• [Passage for review]:
● ● ● ● ● ● ●

This case was submitted to mandatory arbitration. The arbitration was attended by both Parties on November 19, 2015. The arbitrator, Michael G. Ahearn, Esq., served his decision by U.S. Mail on December 2, 2015 in favor of the Plaintiff. The Defendant received the decision on December 3, 2015.

Under Rule 1.820(h) Fla. R. Civ. P., a motion for trial do novo must be “made” within twenty (20) days of “service” of the arbitrator’s decision. Under Florida law, “a party has the right to move for a trial within twenty days after the service of the arbitrator’s decision. If no motion for trial is timely served, the trial court must enforce the decision of the arbitrator and has no discretion otherwise” (emphasis added). Bacon Family Partners, L.P. v. Apollo Condominium Ass’n852 So.2d 882, 888 (Fla. 2d DCA 2003) [28 Fla. L. Weekly Dl795a]. See also Johnson v. Levine, 736 So.2d 1235, 1238 n.3 (Fla. 4th DCA 1999) [24 Fla. L. Weekly D1456a]; Klein v. J.L. Howard, Inc., 600 So.2d 511, 512 (Fla. 4th DCA 1992). The Court lacks discretion to deny entry of a judgment in accordance with the arbitrator’s decision when the parties fail to timely request a trial de novo or otherwise fail to dispose of the case of record within the de novo deadline. In this case the Defendant did not file their motion until February 10, 2016. There is no question that the Defendant filed to file their motion for trial de novo timely.

The Plaintiff filed its motion for Unsealing of the Arbitration Decision and Award of Final Judgment on February 4, 2016. Defendant moved the Honorable Court, by way of Motion and Argument at the April 25, 2016 hearing to deny the Plaintiff’s Motion. Defendant argued that their failure to timely file a trial de novo was as a result of mistake and inadvertence. The court after taking into consideration the case law and affidavit produced by the Defendant disagreed with the Defendant’s position and granted the Plaintiff’s Motion.

AS a result, it is hereby ADJUDGED THAT:

The Plaintiff shall recover from the Defendant, UNITED AUTOMOBILE INSURANCE COMPANY, the sum of $1,672.15 (exclusive of prejudgment interest), which sum shall hereafter bear interest at the statutory rate from the date of the signing of this order. The Plaintiff is also entitled to an award of attorney’s fees and costs, which the Court reserves jurisdiction to determine.

● ● ● ● ● ● ●

• [Task set]:
A) In the court order, rewrite everything from "AS a result, it" down to "jurisdiction to determine.", putting "legal rate" in place of "statutory rate".
B) According to the court order, on what date did the Defendant file its motion for trial de novo?

• [Data to examine]:

● ● ● ● ● ● ●

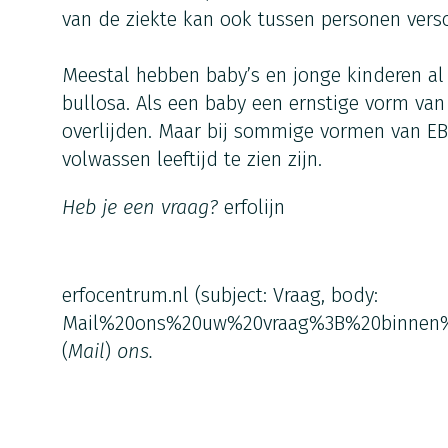
van de ziekte kan ook tussen personen versch
Meestal hebben baby’s en jonge kinderen a
bullosa. Als een baby een ernstige vorm van
overlijden. Maar bij sommige vormen van EB
volwassen leeftijd te zien zijn.
Heb je een vraag?
erfolijn
erfocentrum.nl
(subject: Vraag, body:
Mail%20ons%20uw%20vraag%3B%20binnen
(
Mail
)
ons.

● ● ● ● ● ● ●

• [Solutions below]:
A)
AS a result, it is hereby ADJUDGED THAT:

The Plaintiff shall recover from the Defendant, UNITED AUTOMOBILE INSURANCE COMPANY, the sum of $1,672.15 (exclusive of prejudgment interest), which sum shall hereafter bear interest at the legal rate from the date of the signing of this order. The Plaintiff is also entitled to an award of attorney’s fees and costs, which the Court reserves jurisdiction to determine.

B) February 10, 2016.